4. A prior report within a twelve (12)-month period involving a family with a child age six (6) or under, or with two (2) or more children;
5. One or more prior reports received on a family within a three (3)-month period;
6. A prior indicated investigation or removal within the past twelve (12) months;
7. Any other risk factors that may compromise the well-being of the child; or
8. Whether the report was called in by a professional mandated reporter.
C. Any report screened in for a family assessment response may be upgraded to an investigation if there is any evidence or reason to suspect child abuse or neglect in accordance with this Rule and the Rhode Island statute governing child abuse/neglect investigations.
D. All efforts are made to complete each family assessment response within thirty (30) days. If an extension of the thirty (30) day timeframe for completion of a family assessment response is necessary, a supervisor and/or administrator may grant an extension request up to fifteen (15) additional days.

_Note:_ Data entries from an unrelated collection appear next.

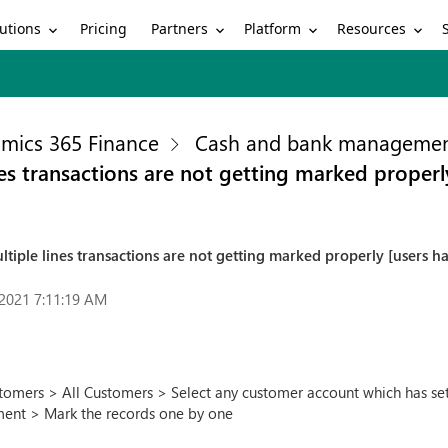
utions
Partners
Platform
Resources
Pricing
mics 365 Finance
Cash and bank manageme
es transactions are not getting marked properly
tiple lines transactions are not getting marked properly [users h
2021 7:11:19 AM
omers > All Customers > Select any customer account which has settl
ment > Mark the records one by one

Title | 214 | Department of Children, Youth, and Families |
Chapter | 20 | Child Protective Services |
Subchapter | 00 | N/A |
Part | 1 | Child Protective Services (214-RICR-20-00-1) |
Type of Filing | Amendment |
Regulation Status | Inactive |
Effective | 01/20/2021 to 01/20/2021 |
Regulation Authority:
RIGL § 42-72-4
Purpose and Reason:
This emergency amendment to the Child Protective Services regulation provides for initial telephone contact and additional response time for the investigation of a Priority 2 and Priority 3 child maltreatment report made the hotline, in situations when there is no substantial risk of harm to the child and the perpetrator does not have access to the victim. The emergency amendment also allows for contact with families voluntarily accepting a family assessment referral to be by telephone for the duration of the COVID-19 pandemic.
The emergency amendment also clarifies the Department's responsibilities to investigate cases of child fatalities and near fatalities where there are allegations of child maltreatment and the caretakers have access to other minor children.